EXCERPT PROVIDED below:
GalactatingGoddess · 14/04/2022 23:10

OP I think it would be easier to leave now rather than when she's older (you've said you want to wait till she's older so she can see) plus it's more time for you both to suffer further abuse.

Also, she will have a skewered model of a relationship so may not see anything wrong as it's all she knows/she has to put up in an abusive home for more years.

It's not easy, so it's not a light decision, but it is doable

saleorbouy · 14/04/2022 23:14

He's a selfish, moody idiot.
As a father I get kids ready for school, make packed lunches, take them there, go to work, collect from after school. Drop off at evening activities 3 days a week. Do the shopping while kids are in classes( twice a week). Make dinner 5 nights a week.
My OH works also and attends Uni two days p/w so has alot of study and assignments at the moment.
He needs to pull his finger out!
End of EXCERPT PROVIDED.
YOUR ASSIGNMENT
In the forum posts, list every task saleorbouy says he does as a father. Use only the forum posts to complete this.
INFORMATION SHOWN below:
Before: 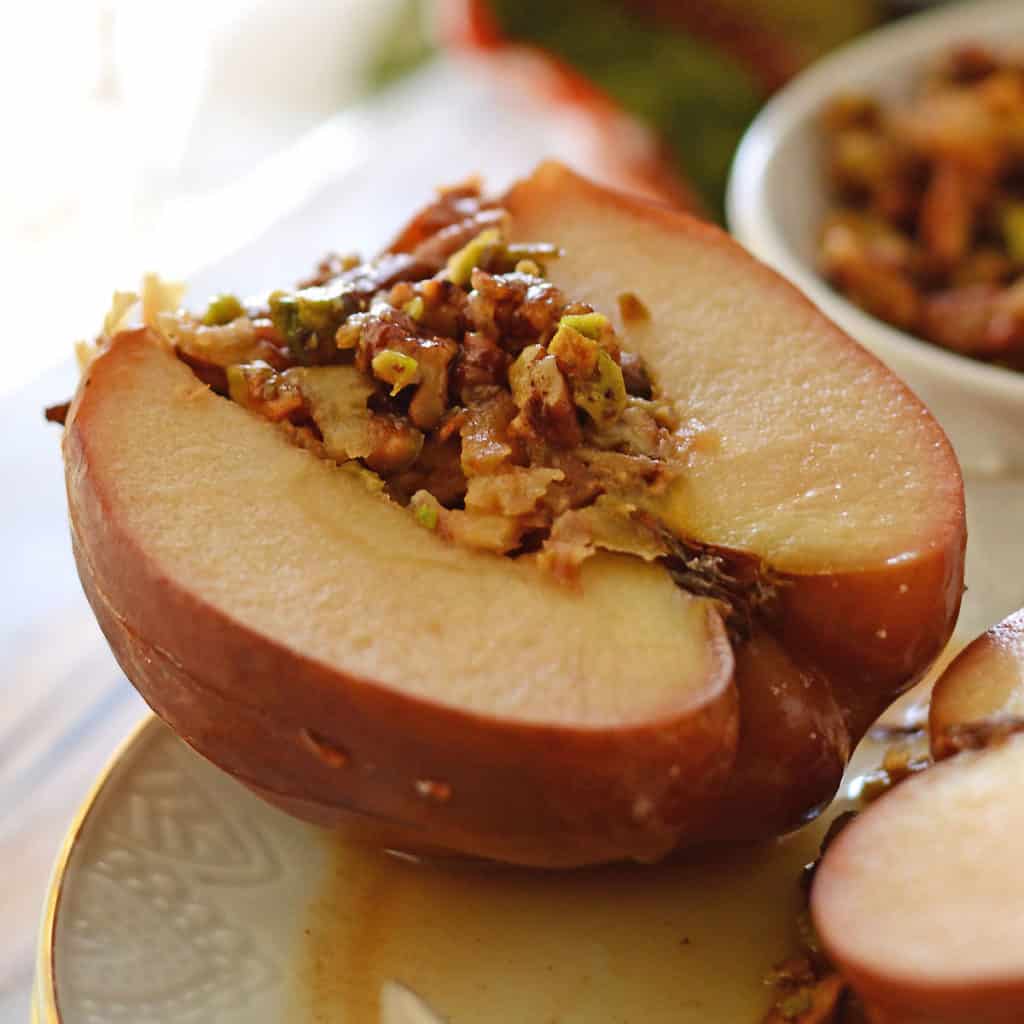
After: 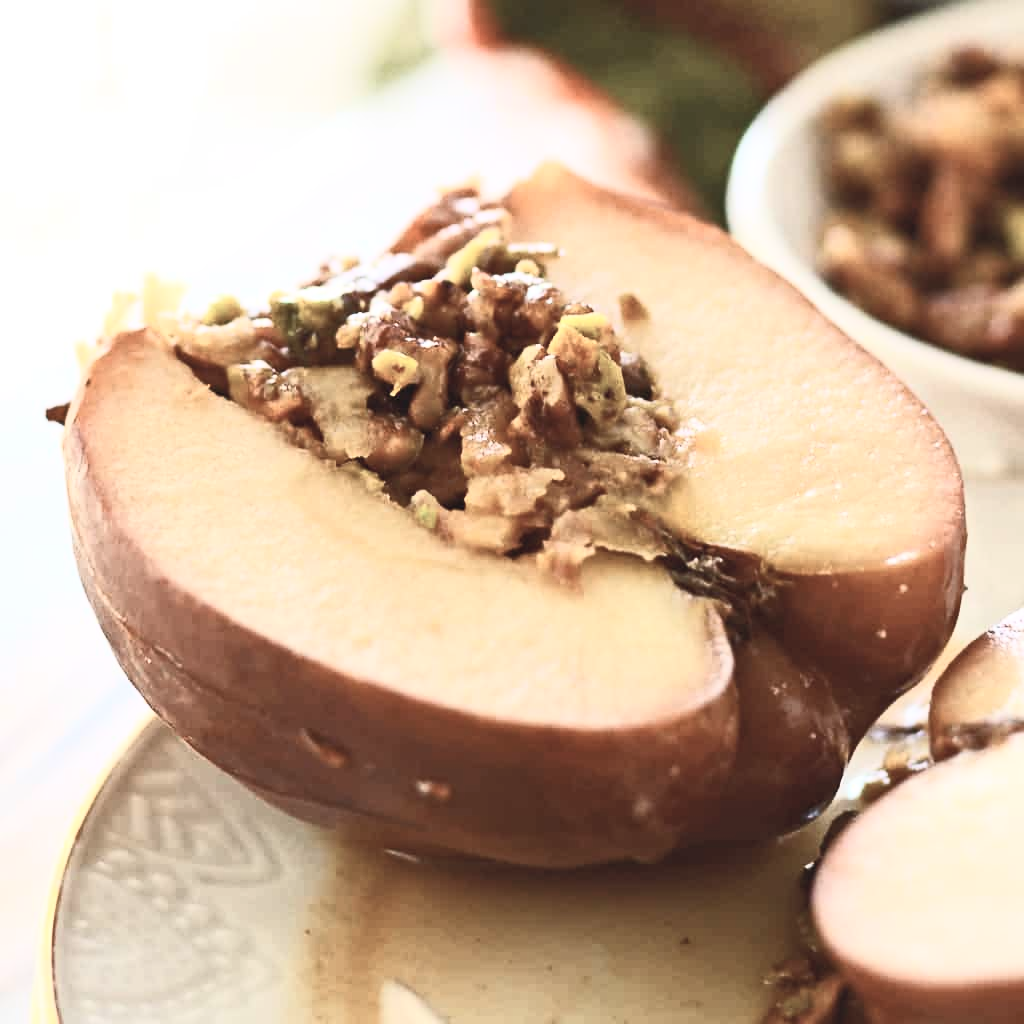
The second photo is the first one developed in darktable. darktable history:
contrast brightness saturation: contrast 0.554, brightness 0.578, saturation -0.334
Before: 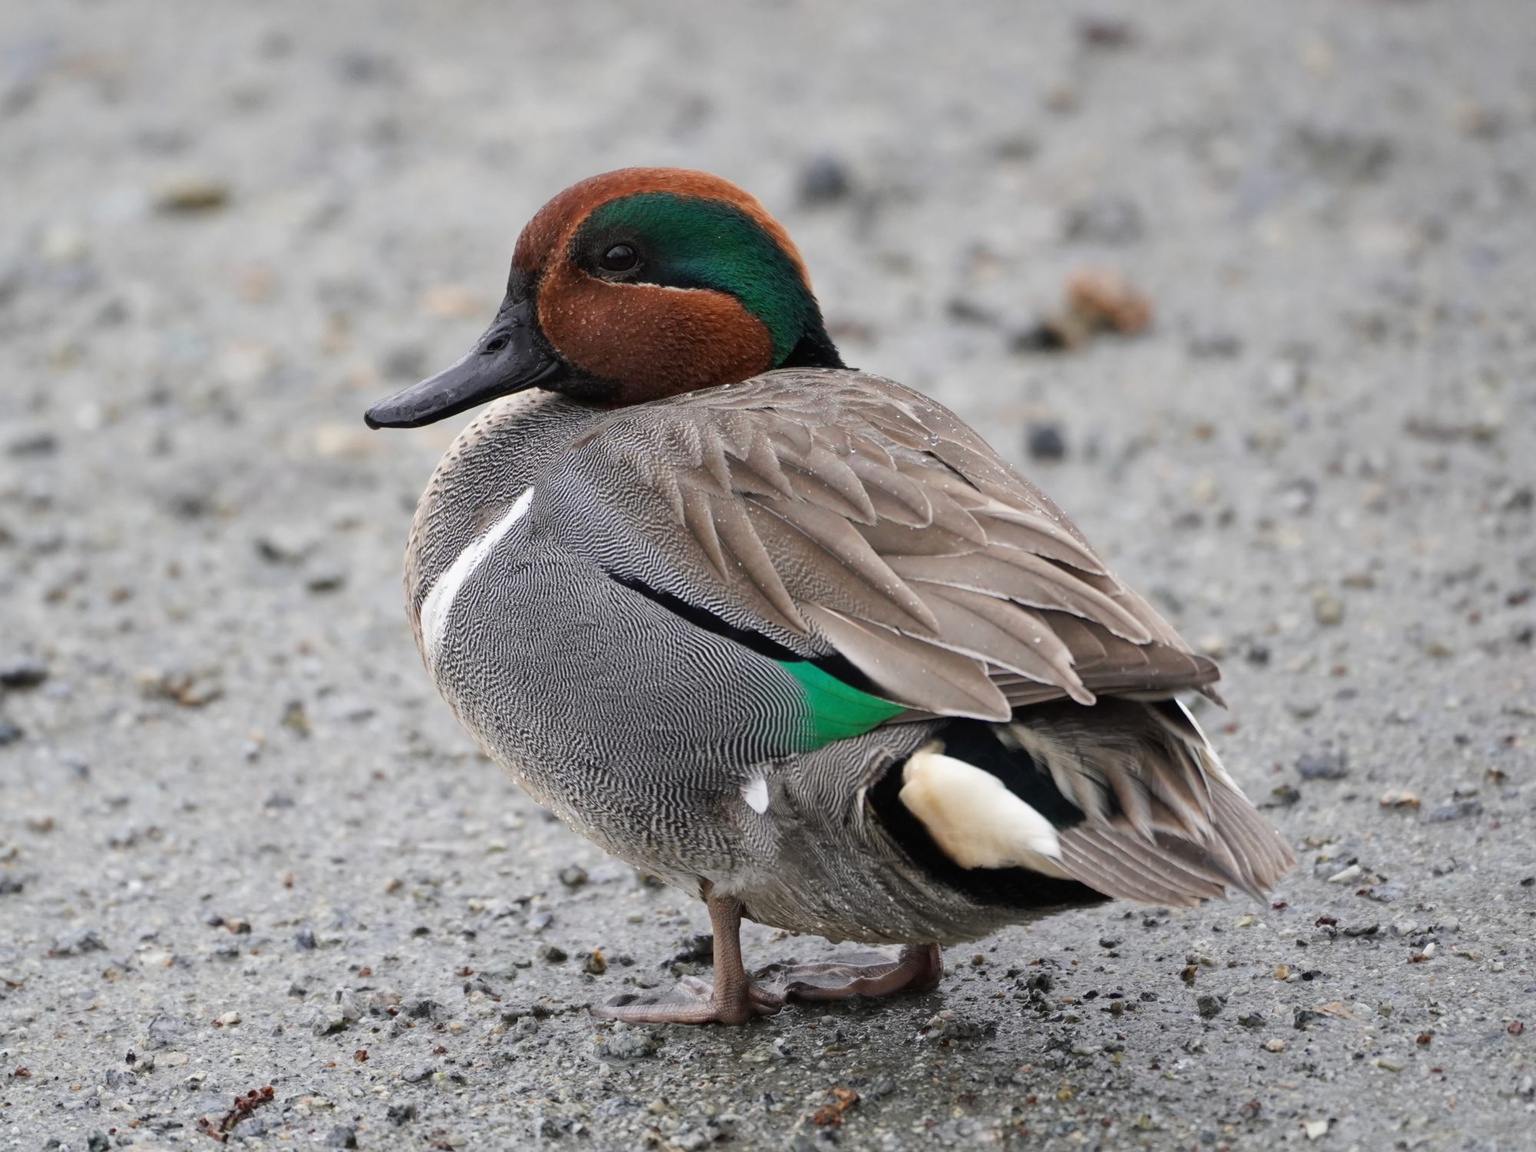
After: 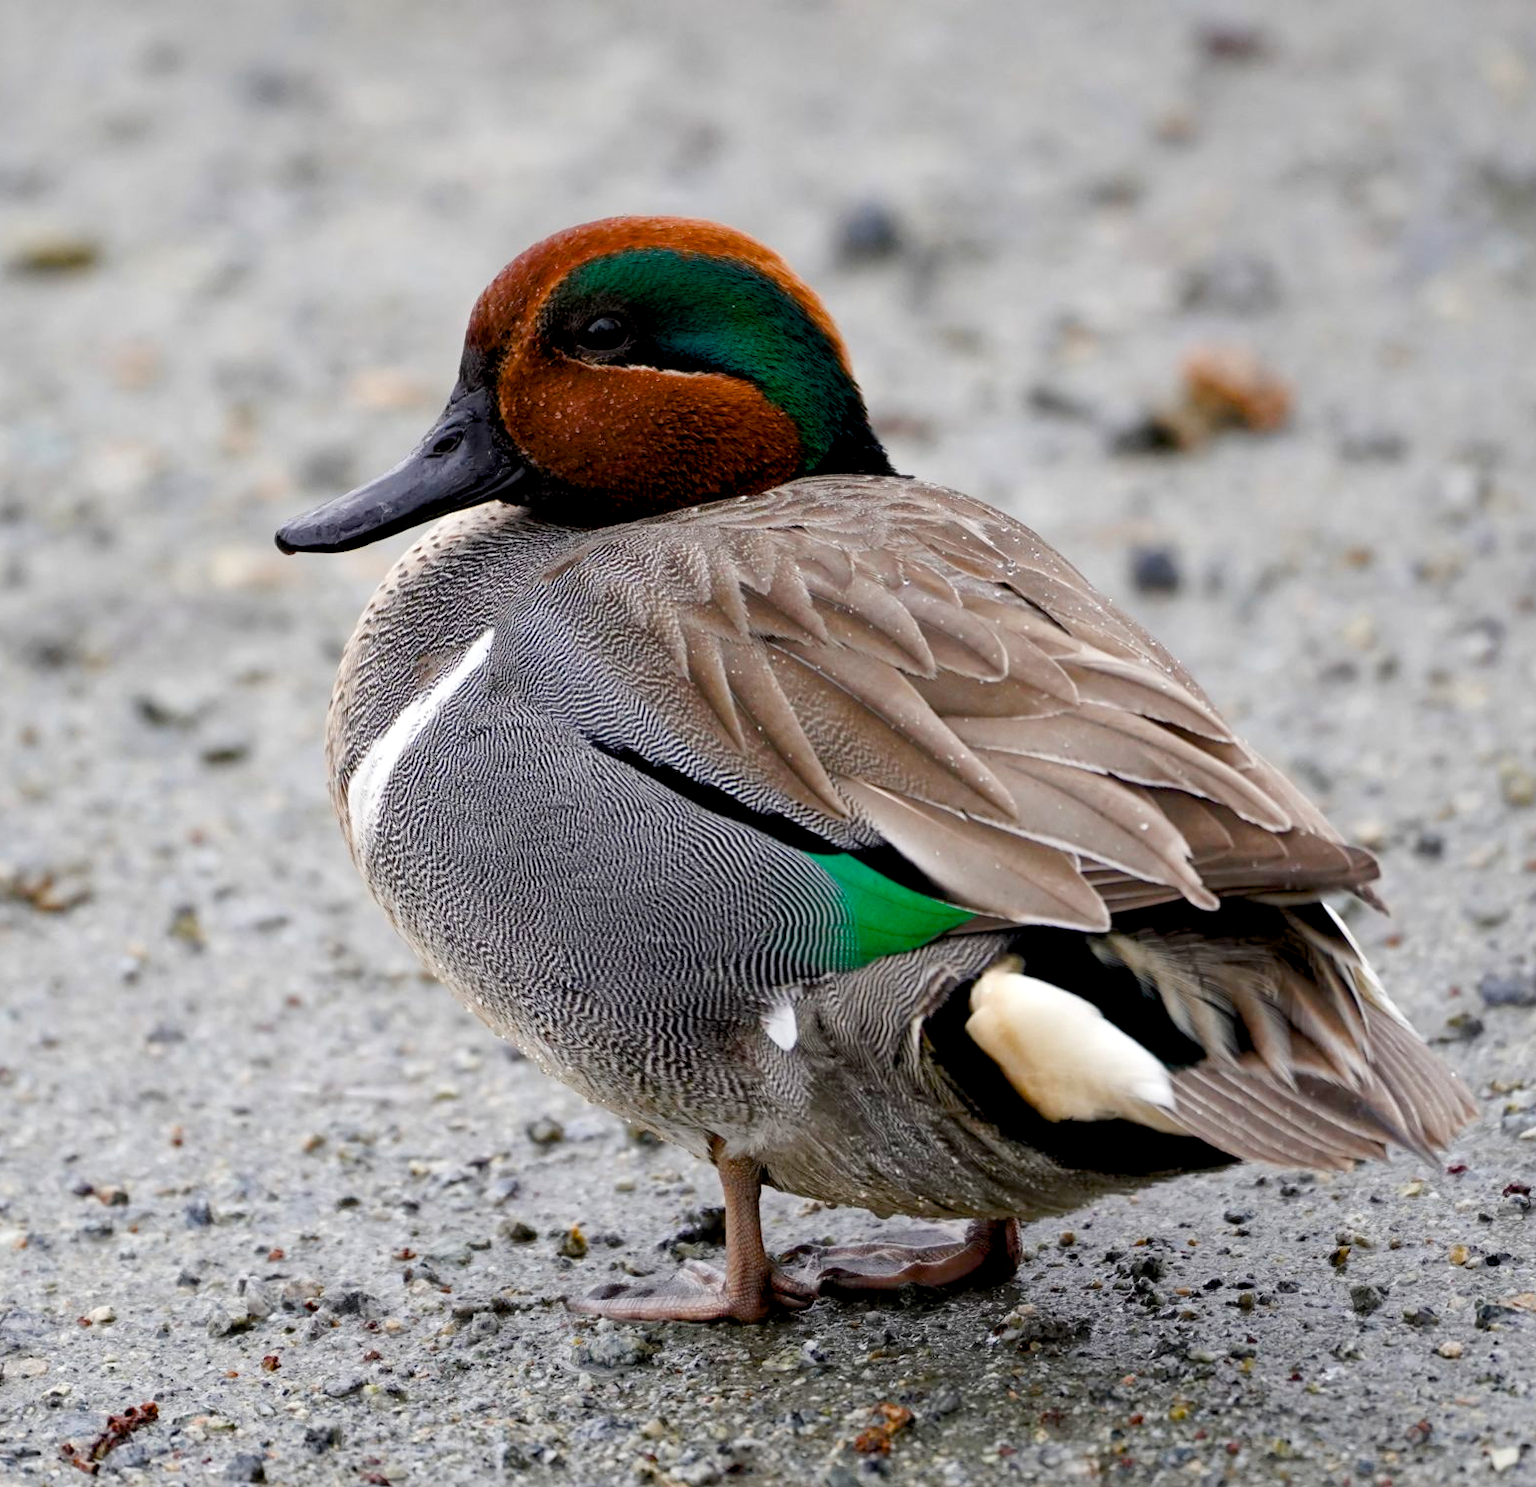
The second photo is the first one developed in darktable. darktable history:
color balance rgb: shadows lift › luminance -9.41%, highlights gain › luminance 17.6%, global offset › luminance -1.45%, perceptual saturation grading › highlights -17.77%, perceptual saturation grading › mid-tones 33.1%, perceptual saturation grading › shadows 50.52%, global vibrance 24.22%
contrast equalizer: y [[0.5, 0.5, 0.472, 0.5, 0.5, 0.5], [0.5 ×6], [0.5 ×6], [0 ×6], [0 ×6]]
crop: left 9.88%, right 12.664%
End of INFORMATION SHOWN.
ANSWER TO THIS PROBLEM
- Gets the kids ready for school
- Makes packed lunches
- Takes them to school
- Goes to work
- Collects them from after school
- Drops them off at evening activities 3 days a week
- Does the shopping while the kids are in classes (twice a week)
- Makes dinner 5 nights a week